The attorney general told Republican senators in September that Durham's investigation into the origins of the Russia probe would not conclude in time to release a public report before the November election. The news angered the president, who had long said the inquiry would show proof that the Obama administration and the "deep state" masterminded a plot to take him down by illegally launching the Russia investigation.
So far, the Durham probe has resulted in a criminal charge against a former FBI lawyer who pleaded guilty to making false statements to investigators. But it has not uncovered evidence of a nefarious conspiracy against the president by his perceived political foes. Durham's investigation is ongoing, and Barr appointed him special counsel in October, under the same regulations that governed Mueller's 2017 appointment to the role.
Separately, The Washington Post reported in September that an internal DOJ investigation commissioned by Barr that focused on whether Obama-era officials improperly "unmasked" Flynn's name in intelligence reports formally closed without criminal charges or public report.
Trump made no secret of his anger with Barr amid the news that two DOJ investigations the conservative political sphere had hyped for months had come up empty before the election.
"To be honest, Bill Barr is going to go down as either the greatest attorney general in the history of the country or he's going to go down as, you know, a very sad situation," Trump told Fox News' Maria Bartiromo in October.
"Can't comment on that," Trump told the conservative outlet Newsmax TV when asked if he had confidence in Barr. "It's too early."
"I'm not happy, with all of the evidence I had. I can tell you that," the president added. "I am not happy."
In early December, Barr again stoked Trump's anger when he told The Associated Press that the DOJ and FBI had not discovered evidence of widespread voter fraud that could have affected the outcome of the election.
The revelation flew in the face of the Trump legal team's claims that Democrats conspired with "big media" to steal the election by engineering nationwide voter fraud and working with South American communist dictators (some of whom died years ago) to rig voting machines.
ABC News reported that Trump and Barr had an "intense" meeting at the White House after the AP interview was published. The DOJ also released a statement qualifying some of Barr's claims hours after his meeting with the president, and the Washington Post reported that Trump remained livid with Barr following their meeting.
White House Press Secretary Kayleigh McEnany declined to answer when asked later whether Trump still had confidence in his attorney general.
"The president, if he has any personnel announcements, you will be the first to know it," she told reporters.
The next day, Trump similarly refused to endorse Barr when asked if he had confidence in him, telling a reporter, "Ask me that in a number of weeks from now."
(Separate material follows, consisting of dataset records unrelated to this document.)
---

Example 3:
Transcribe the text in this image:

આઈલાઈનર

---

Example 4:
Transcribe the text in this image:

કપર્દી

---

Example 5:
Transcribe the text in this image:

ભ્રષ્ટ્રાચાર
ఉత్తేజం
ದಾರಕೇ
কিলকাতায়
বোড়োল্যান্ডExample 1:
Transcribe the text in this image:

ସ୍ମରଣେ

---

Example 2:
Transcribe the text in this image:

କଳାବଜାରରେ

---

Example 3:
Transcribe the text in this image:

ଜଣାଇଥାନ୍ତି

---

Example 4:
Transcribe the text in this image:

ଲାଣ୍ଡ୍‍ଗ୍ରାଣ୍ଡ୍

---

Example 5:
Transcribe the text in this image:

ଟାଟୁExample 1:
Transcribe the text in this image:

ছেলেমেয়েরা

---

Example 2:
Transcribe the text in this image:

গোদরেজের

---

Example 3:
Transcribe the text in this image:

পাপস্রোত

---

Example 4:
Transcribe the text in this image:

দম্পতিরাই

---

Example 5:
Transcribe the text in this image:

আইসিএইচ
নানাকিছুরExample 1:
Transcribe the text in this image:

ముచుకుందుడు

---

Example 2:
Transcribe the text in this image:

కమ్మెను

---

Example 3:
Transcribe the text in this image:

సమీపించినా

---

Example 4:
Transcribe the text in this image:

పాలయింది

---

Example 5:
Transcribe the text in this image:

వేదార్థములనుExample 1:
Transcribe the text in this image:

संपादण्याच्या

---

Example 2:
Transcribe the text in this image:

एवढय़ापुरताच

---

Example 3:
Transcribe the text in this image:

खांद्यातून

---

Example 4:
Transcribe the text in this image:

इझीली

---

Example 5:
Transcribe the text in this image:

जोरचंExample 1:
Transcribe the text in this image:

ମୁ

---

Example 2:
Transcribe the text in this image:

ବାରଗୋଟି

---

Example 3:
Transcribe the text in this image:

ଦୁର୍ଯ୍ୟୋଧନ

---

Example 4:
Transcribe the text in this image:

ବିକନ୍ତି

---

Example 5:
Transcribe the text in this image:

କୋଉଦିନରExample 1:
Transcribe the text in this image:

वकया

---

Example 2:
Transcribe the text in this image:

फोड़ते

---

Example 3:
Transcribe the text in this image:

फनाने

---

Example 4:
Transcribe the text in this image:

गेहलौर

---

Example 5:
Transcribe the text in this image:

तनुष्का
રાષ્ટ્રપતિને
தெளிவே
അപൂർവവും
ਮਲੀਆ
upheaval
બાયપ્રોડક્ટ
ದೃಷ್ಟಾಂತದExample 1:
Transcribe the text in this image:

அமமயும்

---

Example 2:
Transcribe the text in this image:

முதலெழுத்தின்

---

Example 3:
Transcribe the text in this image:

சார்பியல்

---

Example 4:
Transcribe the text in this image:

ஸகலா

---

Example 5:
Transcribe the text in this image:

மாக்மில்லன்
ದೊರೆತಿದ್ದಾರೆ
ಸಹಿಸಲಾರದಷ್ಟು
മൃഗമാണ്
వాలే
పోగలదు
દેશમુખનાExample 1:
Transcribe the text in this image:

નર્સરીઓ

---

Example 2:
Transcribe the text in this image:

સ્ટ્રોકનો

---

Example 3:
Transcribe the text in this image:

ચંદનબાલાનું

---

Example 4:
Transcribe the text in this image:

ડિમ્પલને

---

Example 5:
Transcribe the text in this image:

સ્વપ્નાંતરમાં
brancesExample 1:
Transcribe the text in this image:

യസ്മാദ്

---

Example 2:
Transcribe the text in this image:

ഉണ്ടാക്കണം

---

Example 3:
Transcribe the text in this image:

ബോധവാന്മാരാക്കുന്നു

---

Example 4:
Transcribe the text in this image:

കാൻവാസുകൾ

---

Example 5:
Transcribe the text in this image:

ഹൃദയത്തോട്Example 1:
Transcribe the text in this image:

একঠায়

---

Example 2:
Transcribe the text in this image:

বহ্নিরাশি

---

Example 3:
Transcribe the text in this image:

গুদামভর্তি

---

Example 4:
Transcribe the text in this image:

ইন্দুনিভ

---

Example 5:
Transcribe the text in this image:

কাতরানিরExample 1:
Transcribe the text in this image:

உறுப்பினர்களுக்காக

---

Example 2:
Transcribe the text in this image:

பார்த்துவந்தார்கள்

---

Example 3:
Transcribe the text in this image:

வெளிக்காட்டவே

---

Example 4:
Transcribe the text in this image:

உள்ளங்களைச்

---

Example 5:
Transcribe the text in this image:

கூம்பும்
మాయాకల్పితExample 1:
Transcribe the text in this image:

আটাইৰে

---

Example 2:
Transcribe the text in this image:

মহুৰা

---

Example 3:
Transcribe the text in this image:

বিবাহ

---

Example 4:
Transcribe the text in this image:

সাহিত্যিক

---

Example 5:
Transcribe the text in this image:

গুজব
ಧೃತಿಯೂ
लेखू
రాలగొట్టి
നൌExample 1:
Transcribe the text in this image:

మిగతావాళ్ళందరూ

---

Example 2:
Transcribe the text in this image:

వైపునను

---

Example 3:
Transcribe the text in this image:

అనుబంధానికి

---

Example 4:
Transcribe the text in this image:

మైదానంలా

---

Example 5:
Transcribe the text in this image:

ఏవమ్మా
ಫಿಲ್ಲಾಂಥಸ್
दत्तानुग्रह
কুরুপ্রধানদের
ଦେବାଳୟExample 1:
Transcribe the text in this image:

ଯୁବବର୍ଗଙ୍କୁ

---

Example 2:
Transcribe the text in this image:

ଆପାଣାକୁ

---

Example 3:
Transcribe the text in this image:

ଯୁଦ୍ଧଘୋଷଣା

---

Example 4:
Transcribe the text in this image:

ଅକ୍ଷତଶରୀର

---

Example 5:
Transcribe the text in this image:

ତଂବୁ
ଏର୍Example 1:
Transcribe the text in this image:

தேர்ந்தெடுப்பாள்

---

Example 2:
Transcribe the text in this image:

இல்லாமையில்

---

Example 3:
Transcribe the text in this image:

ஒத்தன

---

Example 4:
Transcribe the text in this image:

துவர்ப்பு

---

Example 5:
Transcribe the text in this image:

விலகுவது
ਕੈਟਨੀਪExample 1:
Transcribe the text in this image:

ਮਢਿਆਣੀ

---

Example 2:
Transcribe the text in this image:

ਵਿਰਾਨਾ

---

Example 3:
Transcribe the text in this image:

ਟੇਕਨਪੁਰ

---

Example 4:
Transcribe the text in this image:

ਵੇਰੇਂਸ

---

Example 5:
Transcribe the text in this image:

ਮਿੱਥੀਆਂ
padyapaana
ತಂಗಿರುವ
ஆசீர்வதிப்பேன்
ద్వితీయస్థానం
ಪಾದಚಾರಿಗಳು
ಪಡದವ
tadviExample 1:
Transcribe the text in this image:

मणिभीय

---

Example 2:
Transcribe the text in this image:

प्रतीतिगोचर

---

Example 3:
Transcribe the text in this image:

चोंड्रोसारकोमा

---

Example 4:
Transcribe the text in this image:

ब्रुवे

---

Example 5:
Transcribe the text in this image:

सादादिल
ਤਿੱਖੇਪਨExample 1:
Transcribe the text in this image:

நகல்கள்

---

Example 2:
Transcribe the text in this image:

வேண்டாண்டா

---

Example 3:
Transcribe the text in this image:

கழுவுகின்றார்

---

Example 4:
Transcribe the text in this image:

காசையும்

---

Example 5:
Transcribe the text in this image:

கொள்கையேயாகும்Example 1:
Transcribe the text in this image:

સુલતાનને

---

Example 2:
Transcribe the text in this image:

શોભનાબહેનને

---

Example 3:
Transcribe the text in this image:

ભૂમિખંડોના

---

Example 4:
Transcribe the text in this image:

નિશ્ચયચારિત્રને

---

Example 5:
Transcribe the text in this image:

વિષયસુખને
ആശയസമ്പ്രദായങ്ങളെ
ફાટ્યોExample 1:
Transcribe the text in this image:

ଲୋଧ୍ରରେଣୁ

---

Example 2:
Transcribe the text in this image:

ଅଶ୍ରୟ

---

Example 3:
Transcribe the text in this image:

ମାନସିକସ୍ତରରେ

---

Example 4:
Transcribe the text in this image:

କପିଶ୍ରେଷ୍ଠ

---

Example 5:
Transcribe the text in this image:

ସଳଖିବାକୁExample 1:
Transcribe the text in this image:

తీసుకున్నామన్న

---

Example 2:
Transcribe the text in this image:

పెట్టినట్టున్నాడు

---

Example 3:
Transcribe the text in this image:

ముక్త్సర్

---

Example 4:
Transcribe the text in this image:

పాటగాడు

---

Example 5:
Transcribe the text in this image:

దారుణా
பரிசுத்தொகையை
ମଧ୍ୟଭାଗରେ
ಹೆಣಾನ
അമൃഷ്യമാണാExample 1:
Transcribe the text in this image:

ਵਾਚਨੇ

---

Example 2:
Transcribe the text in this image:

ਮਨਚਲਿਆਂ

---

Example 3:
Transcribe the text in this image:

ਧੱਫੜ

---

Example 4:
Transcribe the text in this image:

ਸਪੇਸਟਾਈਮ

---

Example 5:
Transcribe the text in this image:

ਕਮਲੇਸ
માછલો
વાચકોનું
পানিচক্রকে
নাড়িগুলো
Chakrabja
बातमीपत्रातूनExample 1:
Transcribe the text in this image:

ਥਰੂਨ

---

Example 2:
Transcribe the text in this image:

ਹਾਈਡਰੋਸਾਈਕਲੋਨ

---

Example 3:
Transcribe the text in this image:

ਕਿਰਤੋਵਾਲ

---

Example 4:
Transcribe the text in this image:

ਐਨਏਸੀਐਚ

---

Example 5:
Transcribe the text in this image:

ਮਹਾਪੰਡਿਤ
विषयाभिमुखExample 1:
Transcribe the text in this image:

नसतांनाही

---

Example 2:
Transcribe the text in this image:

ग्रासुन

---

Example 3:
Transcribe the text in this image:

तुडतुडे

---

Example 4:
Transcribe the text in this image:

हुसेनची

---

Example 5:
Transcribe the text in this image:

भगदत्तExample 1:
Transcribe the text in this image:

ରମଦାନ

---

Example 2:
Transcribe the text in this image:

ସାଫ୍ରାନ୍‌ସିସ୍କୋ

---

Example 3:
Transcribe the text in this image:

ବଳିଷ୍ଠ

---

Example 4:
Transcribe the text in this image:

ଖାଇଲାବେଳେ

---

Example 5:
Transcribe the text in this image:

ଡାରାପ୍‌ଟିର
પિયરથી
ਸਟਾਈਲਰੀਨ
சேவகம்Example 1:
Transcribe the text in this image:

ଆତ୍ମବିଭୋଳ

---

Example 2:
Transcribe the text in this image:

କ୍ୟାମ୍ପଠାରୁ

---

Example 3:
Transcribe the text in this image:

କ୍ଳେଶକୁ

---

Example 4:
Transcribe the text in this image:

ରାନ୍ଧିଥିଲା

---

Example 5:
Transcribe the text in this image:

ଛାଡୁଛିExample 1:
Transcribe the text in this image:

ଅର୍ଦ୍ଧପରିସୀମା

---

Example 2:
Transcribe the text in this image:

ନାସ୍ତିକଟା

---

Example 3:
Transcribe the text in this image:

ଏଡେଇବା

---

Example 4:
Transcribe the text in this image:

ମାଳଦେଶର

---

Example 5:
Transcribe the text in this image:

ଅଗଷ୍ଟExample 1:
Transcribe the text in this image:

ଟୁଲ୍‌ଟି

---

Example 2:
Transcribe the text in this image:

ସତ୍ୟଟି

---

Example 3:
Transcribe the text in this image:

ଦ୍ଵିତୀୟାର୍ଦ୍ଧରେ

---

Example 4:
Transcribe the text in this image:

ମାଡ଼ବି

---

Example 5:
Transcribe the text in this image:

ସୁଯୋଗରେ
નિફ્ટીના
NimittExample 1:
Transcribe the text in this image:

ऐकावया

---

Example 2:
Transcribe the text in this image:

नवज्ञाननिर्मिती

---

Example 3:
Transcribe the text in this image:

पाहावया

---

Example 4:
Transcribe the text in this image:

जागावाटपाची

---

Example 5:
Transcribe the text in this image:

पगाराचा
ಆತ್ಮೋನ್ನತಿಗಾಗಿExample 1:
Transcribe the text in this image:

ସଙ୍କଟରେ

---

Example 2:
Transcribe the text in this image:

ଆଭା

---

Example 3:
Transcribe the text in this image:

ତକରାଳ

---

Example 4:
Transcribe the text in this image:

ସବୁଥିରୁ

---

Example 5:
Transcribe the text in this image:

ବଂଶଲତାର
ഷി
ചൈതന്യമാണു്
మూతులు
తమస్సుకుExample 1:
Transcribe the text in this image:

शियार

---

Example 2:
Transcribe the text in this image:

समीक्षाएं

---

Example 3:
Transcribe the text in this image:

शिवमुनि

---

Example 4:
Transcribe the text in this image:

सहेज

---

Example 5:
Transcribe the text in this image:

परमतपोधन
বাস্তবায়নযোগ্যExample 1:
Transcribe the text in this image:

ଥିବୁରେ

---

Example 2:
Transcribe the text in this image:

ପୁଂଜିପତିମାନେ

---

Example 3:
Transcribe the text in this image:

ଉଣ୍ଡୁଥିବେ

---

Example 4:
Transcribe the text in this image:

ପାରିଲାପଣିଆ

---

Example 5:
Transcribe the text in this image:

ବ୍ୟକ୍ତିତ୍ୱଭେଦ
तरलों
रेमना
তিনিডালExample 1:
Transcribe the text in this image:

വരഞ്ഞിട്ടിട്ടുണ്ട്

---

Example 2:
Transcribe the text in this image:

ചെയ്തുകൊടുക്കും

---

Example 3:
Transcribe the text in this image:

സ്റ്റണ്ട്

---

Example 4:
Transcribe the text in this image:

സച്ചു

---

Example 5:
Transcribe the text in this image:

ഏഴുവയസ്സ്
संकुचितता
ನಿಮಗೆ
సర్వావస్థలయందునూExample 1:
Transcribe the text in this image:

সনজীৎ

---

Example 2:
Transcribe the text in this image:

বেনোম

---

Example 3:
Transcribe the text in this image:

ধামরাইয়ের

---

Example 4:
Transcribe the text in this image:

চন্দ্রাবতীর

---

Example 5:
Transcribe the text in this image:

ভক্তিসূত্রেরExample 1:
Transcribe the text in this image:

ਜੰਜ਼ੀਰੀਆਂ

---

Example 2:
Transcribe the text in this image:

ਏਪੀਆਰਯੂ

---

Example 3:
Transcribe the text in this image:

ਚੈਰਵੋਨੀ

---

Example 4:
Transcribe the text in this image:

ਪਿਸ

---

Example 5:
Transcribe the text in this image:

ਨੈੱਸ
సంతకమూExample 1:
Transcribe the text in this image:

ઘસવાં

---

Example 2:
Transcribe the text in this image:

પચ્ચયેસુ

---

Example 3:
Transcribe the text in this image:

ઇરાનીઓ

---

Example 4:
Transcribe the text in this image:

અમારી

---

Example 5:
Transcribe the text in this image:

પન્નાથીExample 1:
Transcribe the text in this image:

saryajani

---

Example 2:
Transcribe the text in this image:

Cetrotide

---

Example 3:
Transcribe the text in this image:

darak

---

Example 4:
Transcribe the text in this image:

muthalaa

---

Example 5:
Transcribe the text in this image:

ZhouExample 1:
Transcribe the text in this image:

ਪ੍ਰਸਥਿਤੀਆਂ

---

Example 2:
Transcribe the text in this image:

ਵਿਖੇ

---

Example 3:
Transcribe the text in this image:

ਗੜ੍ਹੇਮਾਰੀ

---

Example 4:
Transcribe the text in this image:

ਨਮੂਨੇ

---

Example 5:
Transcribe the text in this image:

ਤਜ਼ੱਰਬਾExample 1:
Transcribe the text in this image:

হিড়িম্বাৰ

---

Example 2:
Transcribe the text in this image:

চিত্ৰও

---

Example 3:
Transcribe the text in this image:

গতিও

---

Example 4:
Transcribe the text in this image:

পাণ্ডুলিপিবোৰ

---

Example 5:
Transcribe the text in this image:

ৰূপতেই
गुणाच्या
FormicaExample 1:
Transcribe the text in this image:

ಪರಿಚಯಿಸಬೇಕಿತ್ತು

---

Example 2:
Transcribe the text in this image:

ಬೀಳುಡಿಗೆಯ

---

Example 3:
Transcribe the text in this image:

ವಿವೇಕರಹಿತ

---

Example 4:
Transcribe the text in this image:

"They should be looking at all of this fraud," Trump said of Barr and the DOJ. "This is not civil. He thought it was civil. This is criminal stuff."
This month, Hunter Biden announced in a statement that federal prosecutors were investigating his "tax affairs." Subsequent media reports said that Barr worked behind the scenes to keep the tax probes under wraps, in accordance with department rules prohibiting prosecutors from taking overt investigative steps that could affect the outcome of an election.
The Wall Street Journal reported that Trump was so infuriated with the news that he discussed firing the attorney general during a White House meeting on Friday and had to be talked out of it by his aides.